On the witness: tcpdump-uw -i vmkX (vmkx is the vmk port that is used for witness traffic)

If there is connectivity you will see incoming requests and responses over port 12321

Example:



On the data node: tcpdump-uw -i vmkX | grep <witness IP> (vmkX is the vmk for witness traffic)

If working correctly, you will see it reaching out over port 12321 and also the response.

Example:


If there is no connectivity over port 12321, get this resolved first. If there is connectivity proceed.

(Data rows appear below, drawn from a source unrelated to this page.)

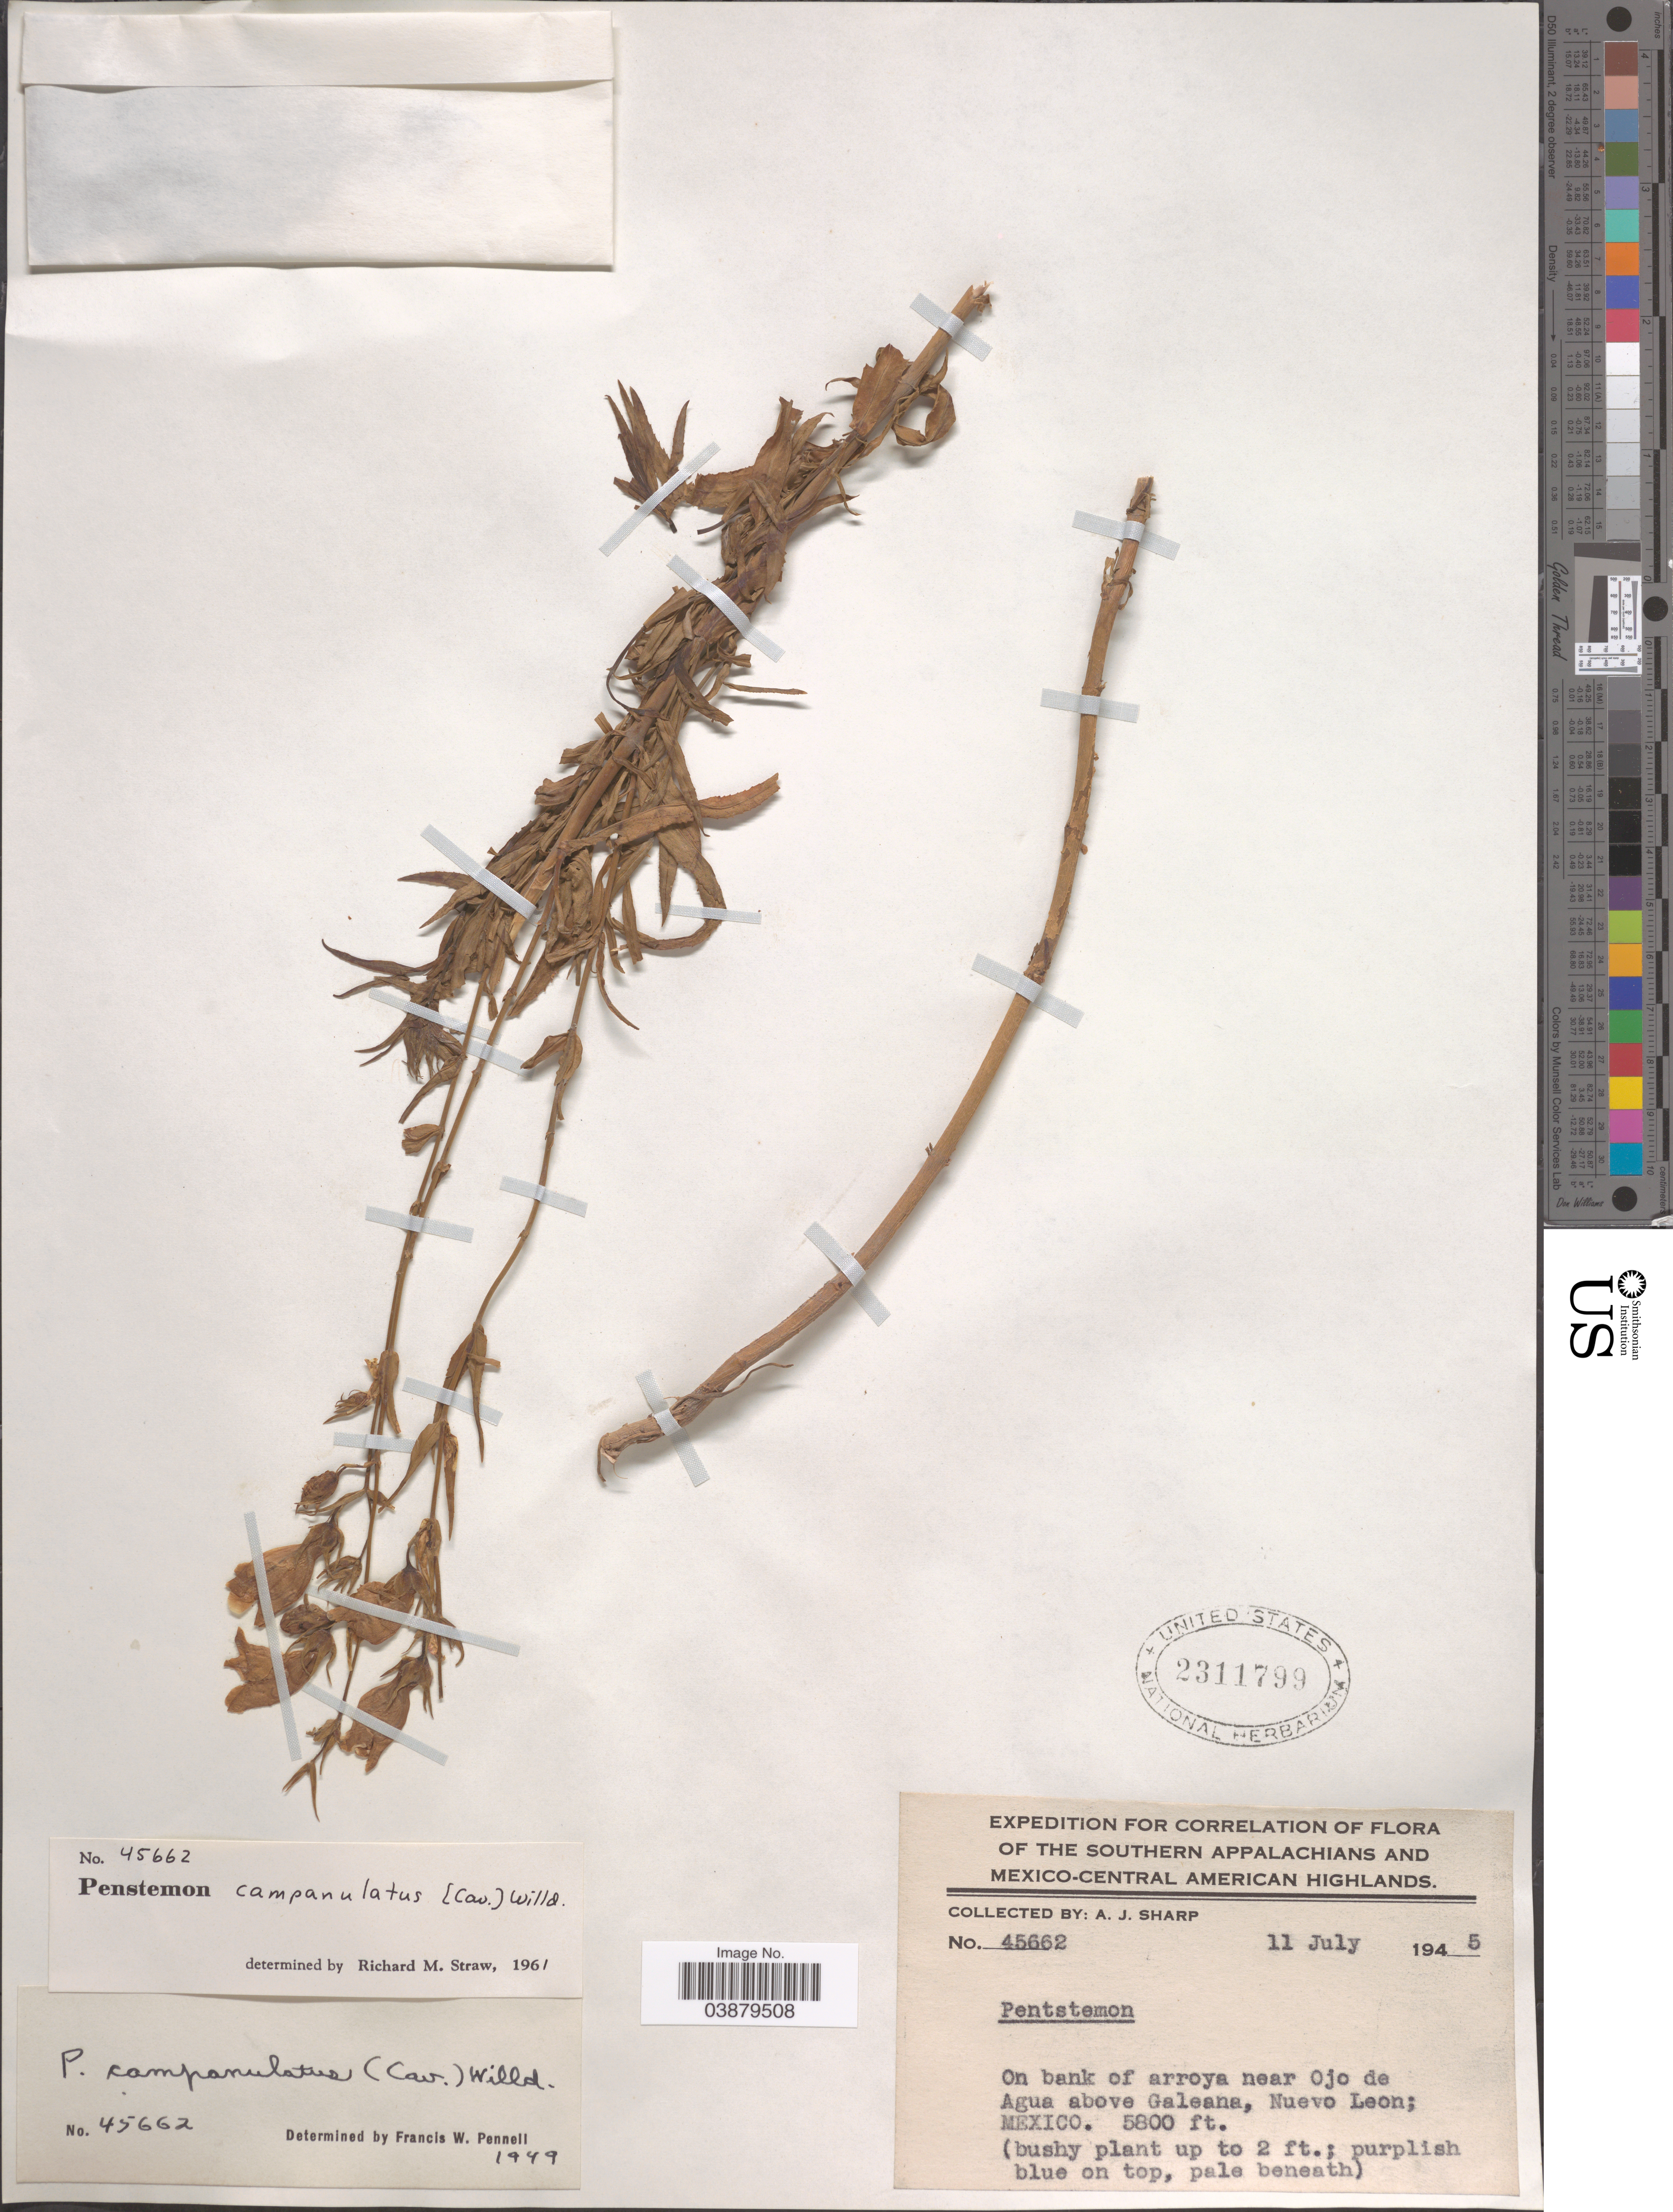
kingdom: Plantae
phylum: Tracheophyta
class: Magnoliopsida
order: Lamiales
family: Plantaginaceae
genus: Penstemon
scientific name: Penstemon campanulatus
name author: (Cav.) Willd.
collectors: A. J. Sharp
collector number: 45662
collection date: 1945-07-11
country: Mexico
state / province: Nuevo León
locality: Southern Appalachians and Mexico-Central American Highlands [unsure placement] On bank of arroya near Ojo de Agua above Galeana.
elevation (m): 1768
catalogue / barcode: US 2311799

Once this is verified follow these steps: 

1. Put the witness appliance in maintenance mode with Ensure Accessibility

2. Disable the stretched cluster in the GUI. Configure > VSAN > Fault Domains and Stretched Clusters

3. SSH Into the witness appliance and manually dismantle the disk group. (See How to manually remove and recreate a vSAN disk group using esxcli (2150567)  for details on this process)
 
IMPORTANT: Before dismantling any disk group, ensure you are on the correct host and targeting the correct disk group. Maintenance Mode with Ensure Accessibility is recommended. 
    
    esxcli vsan storage remove -u <VSAN Disk Group UUID>
                        or
  esxcli vsan storage remove -s <VSAN Disk Group Cache Identifier>

   
4. Re-enable the stretched cluster and follow the Wizard and have it create new disks to house the witness components. 

This should re-form the cluster successfully and allow the witness components to re-build on the newly created virtual disks. If this fails then you may need to re-deploy the witness appliance.

Additional Information

Impact/Risks:
Before disabling the stretched cluster, always confirm that all other fault domains are up and accessible.